#### Saved data entries
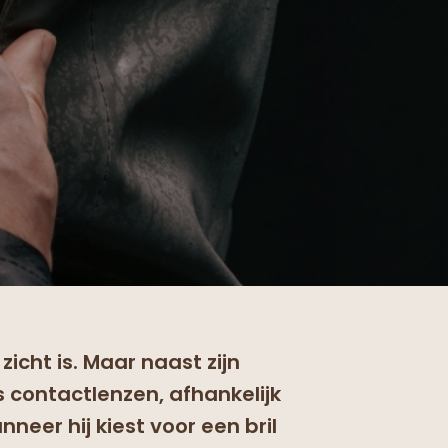
zicht is. Maar naast zijn
ls contactlenzen, afhankelijk
nneer hij kiest voor een bril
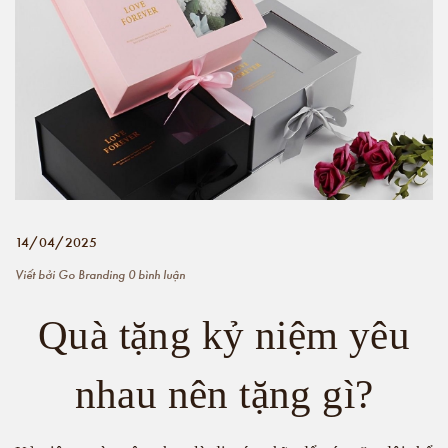
14/04/2025
Viết bởi
Go Branding
0 bình luận
Quà tặng kỷ niệm yêu
nhau nên tặng gì?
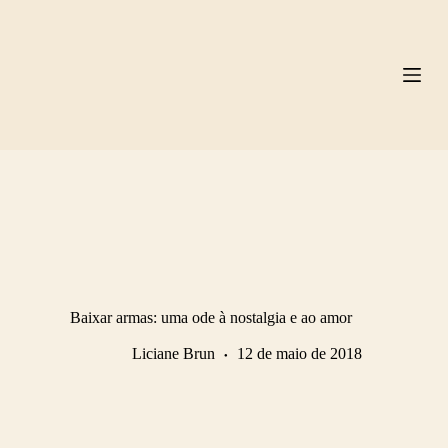
Pular
para
o
conteúdo
Baixar armas: uma ode à nostalgia e ao amor
Liciane Brun
12 de maio de 2018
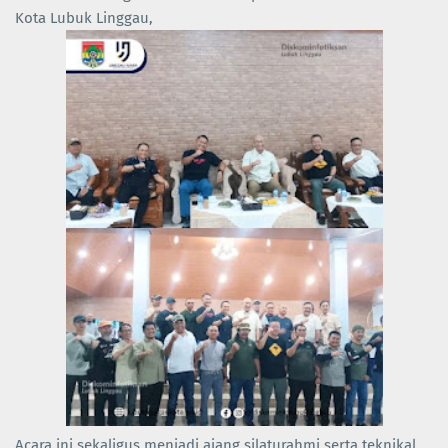
Kota Lubuk Linggau,
Acara ini sekaligus menjadi ajang silaturahmi serta teknikal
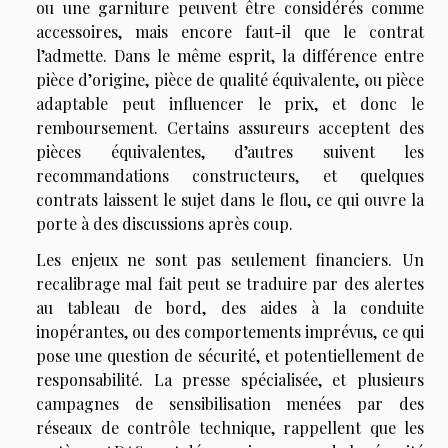
ou une garniture peuvent être considérés comme
accessoires, mais encore faut-il que le contrat
l’admette. Dans le même esprit, la différence entre
pièce d’origine, pièce de qualité équivalente, ou pièce
adaptable peut influencer le prix, et donc le
remboursement. Certains assureurs acceptent des
pièces équivalentes, d’autres suivent les
recommandations constructeurs, et quelques
contrats laissent le sujet dans le flou, ce qui ouvre la
porte à des discussions après coup.
Les enjeux ne sont pas seulement financiers. Un
recalibrage mal fait peut se traduire par des alertes
au tableau de bord, des aides à la conduite
inopérantes, ou des comportements imprévus, ce qui
pose une question de sécurité, et potentiellement de
responsabilité. La presse spécialisée, et plusieurs
campagnes de sensibilisation menées par des
réseaux de contrôle technique, rappellent que les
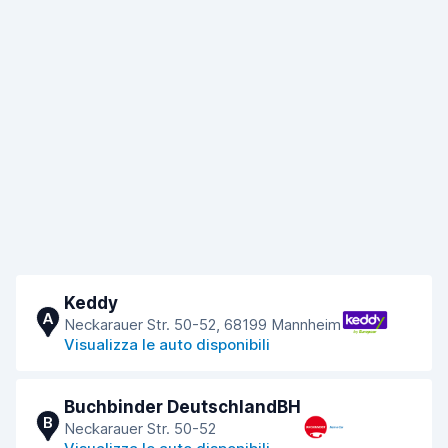
Keddy
A
Neckarauer Str. 50-52, 68199 Mannheim
Visualizza le auto disponibili
Buchbinder DeutschlandBH
B
Neckarauer Str. 50-52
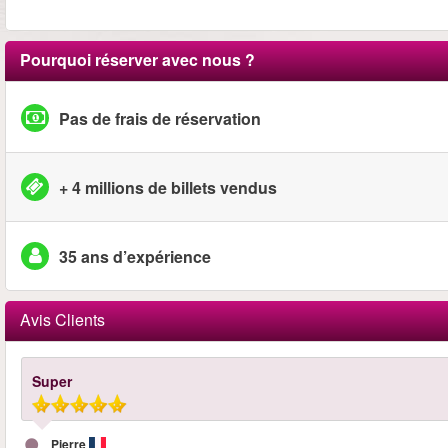
Pourquoi réserver avec nous ?
Pas de frais de réservation
+ 4 millions de billets vendus
35 ans d’expérience
Avis Clients
Super
Pierre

#### ABOUT THIS TASK
Copy the entries exactly. No pictures.

#### EXPECTED OUTPUT
zicht is. Maar naast zijn
ls contactlenzen, afhankelijk
nneer hij kiest voor een bril
14/04/2025
Viết bởi
Go Branding
0 bình luận
Quà tặng kỷ niệm yêu
nhau nên tặng gì?
Pular
para
o
conteúdo
Baixar armas: uma ode à nostalgia e ao amor
Liciane Brun
12 de maio de 2018
Kota Lubuk Linggau,
Acara ini sekaligus menjadi ajang silaturahmi serta teknikal
ou une garniture peuvent être considérés comme
accessoires, mais encore faut-il que le contrat
l’admette. Dans le même esprit, la différence entre
pièce d’origine, pièce de qualité équivalente, ou pièce
adaptable peut influencer le prix, et donc le
remboursement. Certains assureurs acceptent des
pièces équivalentes, d’autres suivent les
recommandations constructeurs, et quelques
contrats laissent le sujet dans le flou, ce qui ouvre la
porte à des discussions après coup.
Les enjeux ne sont pas seulement financiers. Un
recalibrage mal fait peut se traduire par des alertes
au tableau de bord, des aides à la conduite
inopérantes, ou des comportements imprévus, ce qui
pose une question de sécurité, et potentiellement de
responsabilité. La presse spécialisée, et plusieurs
campagnes de sensibilisation menées par des
réseaux de contrôle technique, rappellent que les
Keddy
A
Neckarauer Str. 50-52, 68199 Mannheim
Visualizza le auto disponibili
Buchbinder DeutschlandBH
B
Neckarauer Str. 50-52
Pourquoi réserver avec nous ?
Pas de frais de réservation
+ 4 millions de billets vendus
35 ans d’expérience
Avis Clients
Super
Pierre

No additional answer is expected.